EXERCISE:
Copy the following lines out word for word.

━━━ MATERIAL SHOWN

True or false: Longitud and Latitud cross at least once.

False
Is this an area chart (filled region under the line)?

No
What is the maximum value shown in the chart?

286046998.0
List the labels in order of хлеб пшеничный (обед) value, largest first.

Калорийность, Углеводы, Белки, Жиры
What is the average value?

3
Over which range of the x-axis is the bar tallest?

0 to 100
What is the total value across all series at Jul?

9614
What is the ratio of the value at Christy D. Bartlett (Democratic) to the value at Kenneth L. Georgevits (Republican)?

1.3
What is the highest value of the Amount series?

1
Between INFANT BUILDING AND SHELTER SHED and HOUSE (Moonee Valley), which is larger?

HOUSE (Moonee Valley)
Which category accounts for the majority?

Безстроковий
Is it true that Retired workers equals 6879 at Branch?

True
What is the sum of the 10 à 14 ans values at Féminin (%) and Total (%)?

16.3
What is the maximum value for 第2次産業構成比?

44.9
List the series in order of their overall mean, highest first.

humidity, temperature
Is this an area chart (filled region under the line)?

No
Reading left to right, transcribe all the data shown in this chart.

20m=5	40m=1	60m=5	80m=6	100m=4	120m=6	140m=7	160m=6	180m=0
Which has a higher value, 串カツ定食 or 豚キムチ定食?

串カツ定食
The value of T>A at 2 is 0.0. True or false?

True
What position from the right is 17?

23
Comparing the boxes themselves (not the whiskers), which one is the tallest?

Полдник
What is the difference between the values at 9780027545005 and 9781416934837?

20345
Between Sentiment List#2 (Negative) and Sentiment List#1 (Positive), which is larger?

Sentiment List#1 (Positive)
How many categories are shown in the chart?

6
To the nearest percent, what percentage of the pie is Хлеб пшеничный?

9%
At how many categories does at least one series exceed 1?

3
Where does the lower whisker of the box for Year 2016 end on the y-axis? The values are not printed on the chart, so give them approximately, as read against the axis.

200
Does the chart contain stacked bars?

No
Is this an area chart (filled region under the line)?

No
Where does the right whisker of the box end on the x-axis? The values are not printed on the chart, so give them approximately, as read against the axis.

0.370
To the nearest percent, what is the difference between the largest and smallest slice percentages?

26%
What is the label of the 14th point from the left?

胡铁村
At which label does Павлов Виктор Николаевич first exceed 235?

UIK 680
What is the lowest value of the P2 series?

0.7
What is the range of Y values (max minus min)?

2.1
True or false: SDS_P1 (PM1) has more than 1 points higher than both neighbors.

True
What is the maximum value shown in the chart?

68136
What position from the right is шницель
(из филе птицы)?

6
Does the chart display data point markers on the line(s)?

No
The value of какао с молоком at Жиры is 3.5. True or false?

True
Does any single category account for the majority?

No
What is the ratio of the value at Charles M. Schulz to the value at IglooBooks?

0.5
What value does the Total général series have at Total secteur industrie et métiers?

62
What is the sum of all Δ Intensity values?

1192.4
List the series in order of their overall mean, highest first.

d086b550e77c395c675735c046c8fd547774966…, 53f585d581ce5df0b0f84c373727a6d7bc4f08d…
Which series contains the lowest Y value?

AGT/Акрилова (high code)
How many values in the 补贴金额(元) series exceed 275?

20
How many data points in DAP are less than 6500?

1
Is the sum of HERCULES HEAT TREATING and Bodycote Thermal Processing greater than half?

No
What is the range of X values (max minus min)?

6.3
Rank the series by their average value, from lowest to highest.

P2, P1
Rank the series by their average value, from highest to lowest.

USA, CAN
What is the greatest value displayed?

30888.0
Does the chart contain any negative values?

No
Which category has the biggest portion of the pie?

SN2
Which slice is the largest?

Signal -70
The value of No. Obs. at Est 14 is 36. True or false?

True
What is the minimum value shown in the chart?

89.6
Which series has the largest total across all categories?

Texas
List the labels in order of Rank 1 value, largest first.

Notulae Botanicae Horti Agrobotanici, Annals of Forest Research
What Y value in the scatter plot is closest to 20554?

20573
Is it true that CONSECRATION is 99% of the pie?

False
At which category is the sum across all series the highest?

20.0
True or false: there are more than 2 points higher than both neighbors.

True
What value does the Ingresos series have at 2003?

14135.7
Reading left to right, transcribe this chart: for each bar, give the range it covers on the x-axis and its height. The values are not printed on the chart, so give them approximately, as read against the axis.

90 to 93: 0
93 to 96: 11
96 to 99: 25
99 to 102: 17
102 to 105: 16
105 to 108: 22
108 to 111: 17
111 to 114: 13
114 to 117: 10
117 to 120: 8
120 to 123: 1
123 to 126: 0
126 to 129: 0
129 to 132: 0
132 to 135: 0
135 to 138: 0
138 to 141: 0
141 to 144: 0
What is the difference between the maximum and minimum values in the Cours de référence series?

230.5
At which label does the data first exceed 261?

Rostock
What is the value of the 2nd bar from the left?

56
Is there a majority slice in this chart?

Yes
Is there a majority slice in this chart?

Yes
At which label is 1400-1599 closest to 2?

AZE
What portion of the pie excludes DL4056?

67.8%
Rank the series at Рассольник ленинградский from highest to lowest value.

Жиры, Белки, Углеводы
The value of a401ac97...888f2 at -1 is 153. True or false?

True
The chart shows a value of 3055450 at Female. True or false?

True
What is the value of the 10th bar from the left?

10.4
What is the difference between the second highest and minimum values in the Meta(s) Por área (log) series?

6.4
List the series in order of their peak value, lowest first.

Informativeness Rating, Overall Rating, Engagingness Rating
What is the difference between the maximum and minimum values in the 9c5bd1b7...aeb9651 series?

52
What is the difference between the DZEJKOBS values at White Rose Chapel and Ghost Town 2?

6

━━━━━━

ANSWER SECTION:
True or false: Longitud and Latitud cross at least once.

False
Is this an area chart (filled region under the line)?

No
What is the maximum value shown in the chart?

286046998.0
List the labels in order of хлеб пшеничный (обед) value, largest first.

Калорийность, Углеводы, Белки, Жиры
What is the average value?

3
Over which range of the x-axis is the bar tallest?

0 to 100
What is the total value across all series at Jul?

9614
What is the ratio of the value at Christy D. Bartlett (Democratic) to the value at Kenneth L. Georgevits (Republican)?

1.3
What is the highest value of the Amount series?

1
Between INFANT BUILDING AND SHELTER SHED and HOUSE (Moonee Valley), which is larger?

HOUSE (Moonee Valley)
Which category accounts for the majority?

Безстроковий
Is it true that Retired workers equals 6879 at Branch?

True
What is the sum of the 10 à 14 ans values at Féminin (%) and Total (%)?

16.3
What is the maximum value for 第2次産業構成比?

44.9
List the series in order of their overall mean, highest first.

humidity, temperature
Is this an area chart (filled region under the line)?

No
Reading left to right, transcribe all the data shown in this chart.

20m=5	40m=1	60m=5	80m=6	100m=4	120m=6	140m=7	160m=6	180m=0
Which has a higher value, 串カツ定食 or 豚キムチ定食?

串カツ定食
The value of T>A at 2 is 0.0. True or false?

True
What position from the right is 17?

23
Comparing the boxes themselves (not the whiskers), which one is the tallest?

Полдник
What is the difference between the values at 9780027545005 and 9781416934837?

20345
Between Sentiment List#2 (Negative) and Sentiment List#1 (Positive), which is larger?

Sentiment List#1 (Positive)
How many categories are shown in the chart?

6
To the nearest percent, what percentage of the pie is Хлеб пшеничный?

9%
At how many categories does at least one series exceed 1?

3
Where does the lower whisker of the box for Year 2016 end on the y-axis? The values are not printed on the chart, so give them approximately, as read against the axis.

200
Does the chart contain stacked bars?

No
Is this an area chart (filled region under the line)?

No
Where does the right whisker of the box end on the x-axis? The values are not printed on the chart, so give them approximately, as read against the axis.

0.370
To the nearest percent, what is the difference between the largest and smallest slice percentages?

26%
What is the label of the 14th point from the left?

胡铁村
At which label does Павлов Виктор Николаевич first exceed 235?

UIK 680
What is the lowest value of the P2 series?

0.7
What is the range of Y values (max minus min)?

2.1
True or false: SDS_P1 (PM1) has more than 1 points higher than both neighbors.

True
What is the maximum value shown in the chart?

68136
What position from the right is шницель
(из филе птицы)?

6
Does the chart display data point markers on the line(s)?

No
The value of какао с молоком at Жиры is 3.5. True or false?

True
Does any single category account for the majority?

No
What is the ratio of the value at Charles M. Schulz to the value at IglooBooks?

0.5
What value does the Total général series have at Total secteur industrie et métiers?

62
What is the sum of all Δ Intensity values?

1192.4
List the series in order of their overall mean, highest first.

d086b550e77c395c675735c046c8fd547774966…, 53f585d581ce5df0b0f84c373727a6d7bc4f08d…
Which series contains the lowest Y value?

AGT/Акрилова (high code)
How many values in the 补贴金额(元) series exceed 275?

20
How many data points in DAP are less than 6500?

1
Is the sum of HERCULES HEAT TREATING and Bodycote Thermal Processing greater than half?

No
What is the range of X values (max minus min)?

6.3
Rank the series by their average value, from lowest to highest.

P2, P1
Rank the series by their average value, from highest to lowest.

USA, CAN
What is the greatest value displayed?

30888.0
Does the chart contain any negative values?

No
Which category has the biggest portion of the pie?

SN2
Which slice is the largest?

Signal -70
The value of No. Obs. at Est 14 is 36. True or false?

True
What is the minimum value shown in the chart?

89.6
Which series has the largest total across all categories?

Texas
List the labels in order of Rank 1 value, largest first.

Notulae Botanicae Horti Agrobotanici, Annals of Forest Research
What Y value in the scatter plot is closest to 20554?

20573
Is it true that CONSECRATION is 99% of the pie?

False
At which category is the sum across all series the highest?

20.0
True or false: there are more than 2 points higher than both neighbors.

True
What value does the Ingresos series have at 2003?

14135.7
Reading left to right, transcribe this chart: for each bar, give the range it covers on the x-axis and its height. The values are not printed on the chart, so give them approximately, as read against the axis.

90 to 93: 0
93 to 96: 11
96 to 99: 25
99 to 102: 17
102 to 105: 16
105 to 108: 22
108 to 111: 17
111 to 114: 13
114 to 117: 10
117 to 120: 8
120 to 123: 1
123 to 126: 0
126 to 129: 0
129 to 132: 0
132 to 135: 0
135 to 138: 0
138 to 141: 0
141 to 144: 0
What is the difference between the maximum and minimum values in the Cours de référence series?

230.5
At which label does the data first exceed 261?

Rostock
What is the value of the 2nd bar from the left?

56
Is there a majority slice in this chart?

Yes
Is there a majority slice in this chart?

Yes
At which label is 1400-1599 closest to 2?

AZE
What portion of the pie excludes DL4056?

67.8%
Rank the series at Рассольник ленинградский from highest to lowest value.

Жиры, Белки, Углеводы
The value of a401ac97...888f2 at -1 is 153. True or false?

True
The chart shows a value of 3055450 at Female. True or false?

True
What is the value of the 10th bar from the left?

10.4
What is the difference between the second highest and minimum values in the Meta(s) Por área (log) series?

6.4
List the series in order of their peak value, lowest first.

Informativeness Rating, Overall Rating, Engagingness Rating
What is the difference between the maximum and minimum values in the 9c5bd1b7...aeb9651 series?

52
What is the difference between the DZEJKOBS values at White Rose Chapel and Ghost Town 2?

6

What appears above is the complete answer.